FOR NEARLY 2 YEARS AFTER THE Confederate surrender at Appomattox, the Texas frontier and the road to El Paso lay exposed to Comanche and Apache raiders. The Reconstruction policies that followed the war kept Federal troops in Texas too occupied to devote much attention to the Indian menace. Attacks on frontier settlements and the El Paso road, however, finally brought about the reactivation of the frontier defense system. The 9th U.S. Cavalry, one of two newly organized mounted regiments composed of Negros with white officers, was assigned to Fort Davis. On June 29, 1867, four troops of the regiment under Lt. Col. Wesley Merritt, distinguished Civil War general, marched into the wrecked post on Limpia Creek.

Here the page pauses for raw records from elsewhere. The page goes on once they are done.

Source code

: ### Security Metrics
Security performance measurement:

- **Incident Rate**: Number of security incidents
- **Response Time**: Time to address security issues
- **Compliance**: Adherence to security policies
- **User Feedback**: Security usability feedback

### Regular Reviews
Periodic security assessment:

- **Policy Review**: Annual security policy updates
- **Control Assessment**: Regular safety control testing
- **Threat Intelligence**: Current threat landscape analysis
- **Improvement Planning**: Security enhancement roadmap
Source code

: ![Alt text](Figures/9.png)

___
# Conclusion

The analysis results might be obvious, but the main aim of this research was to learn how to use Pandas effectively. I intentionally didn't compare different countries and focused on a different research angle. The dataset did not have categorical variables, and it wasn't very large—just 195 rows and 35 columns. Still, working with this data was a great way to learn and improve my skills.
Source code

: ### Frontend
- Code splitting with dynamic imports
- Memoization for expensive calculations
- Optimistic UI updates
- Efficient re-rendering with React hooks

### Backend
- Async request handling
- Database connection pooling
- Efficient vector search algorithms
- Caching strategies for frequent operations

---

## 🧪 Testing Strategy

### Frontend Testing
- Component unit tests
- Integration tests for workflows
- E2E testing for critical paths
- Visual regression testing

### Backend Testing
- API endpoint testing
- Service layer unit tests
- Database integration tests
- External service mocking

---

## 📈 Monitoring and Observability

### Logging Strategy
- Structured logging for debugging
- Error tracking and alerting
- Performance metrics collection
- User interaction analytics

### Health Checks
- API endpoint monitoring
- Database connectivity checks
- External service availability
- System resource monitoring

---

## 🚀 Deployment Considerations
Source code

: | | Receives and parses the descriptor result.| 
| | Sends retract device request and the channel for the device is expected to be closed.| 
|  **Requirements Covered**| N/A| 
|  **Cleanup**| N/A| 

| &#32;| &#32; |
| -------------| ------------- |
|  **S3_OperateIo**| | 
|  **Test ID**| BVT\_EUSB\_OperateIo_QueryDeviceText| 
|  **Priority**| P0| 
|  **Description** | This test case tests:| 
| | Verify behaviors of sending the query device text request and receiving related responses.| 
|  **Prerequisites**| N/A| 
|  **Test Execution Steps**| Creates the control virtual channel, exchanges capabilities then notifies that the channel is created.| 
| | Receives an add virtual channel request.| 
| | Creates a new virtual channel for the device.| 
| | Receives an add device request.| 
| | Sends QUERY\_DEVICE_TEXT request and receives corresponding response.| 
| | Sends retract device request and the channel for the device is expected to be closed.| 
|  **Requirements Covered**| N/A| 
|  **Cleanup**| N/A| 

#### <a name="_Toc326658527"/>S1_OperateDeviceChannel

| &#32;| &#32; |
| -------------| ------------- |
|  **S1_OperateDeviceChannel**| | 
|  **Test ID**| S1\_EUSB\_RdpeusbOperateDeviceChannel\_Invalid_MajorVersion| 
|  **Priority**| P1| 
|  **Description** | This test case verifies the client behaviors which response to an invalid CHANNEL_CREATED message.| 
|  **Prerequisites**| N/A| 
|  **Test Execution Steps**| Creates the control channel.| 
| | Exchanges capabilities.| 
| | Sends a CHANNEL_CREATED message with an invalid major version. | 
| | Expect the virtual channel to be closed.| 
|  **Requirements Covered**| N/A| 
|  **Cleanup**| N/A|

On the prairie at the mouth of the canyon, Colonel Merritt began building a stone post such as Colonel Seawell had planned in the years before the war. A row of 19 sets of officers' quarters with separate kitchen buildings would face, across a 500-foot parade ground, a row of 6 barracks, with offices and other utility buildings fronting the parade ground at each end. Although only a few structures were finally built of stone and some originally planned never emerged from the drawing board, the post that took shape proved commodious and vastly more comfortable than its predecessor.

About 200 civilian carpenters, masons, and laborers went to work on Fort Davis. By March 1869, nearly 2 years later, they had finished about half the buildings and begun work on the rest. On March 20, however, the department quartermaster inspected the post and, probably for reasons of economy, ordered all work halted. Thereafter, the fort expanded sporadically as limited construction funds became available. Not until the middle 1880's did it assume its final form. During the period of active field operations, therefore, the garrison occupied 10 sets of officers' quarters and 2 barracks and discharged the routine duties of the post in limited office and utility space. Most of the structures were built of adobe bricks, in the manufacture of which the Mexican laborers who lived in the neighborhood were experts.

During the decade of the 1880's, even though the Indian menace had been eliminated, the garrison was increased beyond any previous number, and new buildings were therefore necessary. Band barracks, infantry barracks, and two new cavalry barracks were built in this period, together with additional quarters for officers. A new 12-bed hospital had been erected in 1874—75 to replace the temporary structure in use since 1868, and in the eighties this was enlarged by the addition of a second ward. The installation of an iceplant, gas street lamps, and a water system added a touch of civilization to the remote frontier. By 1890, the number of buildings at Fort Davis had risen to more than 60.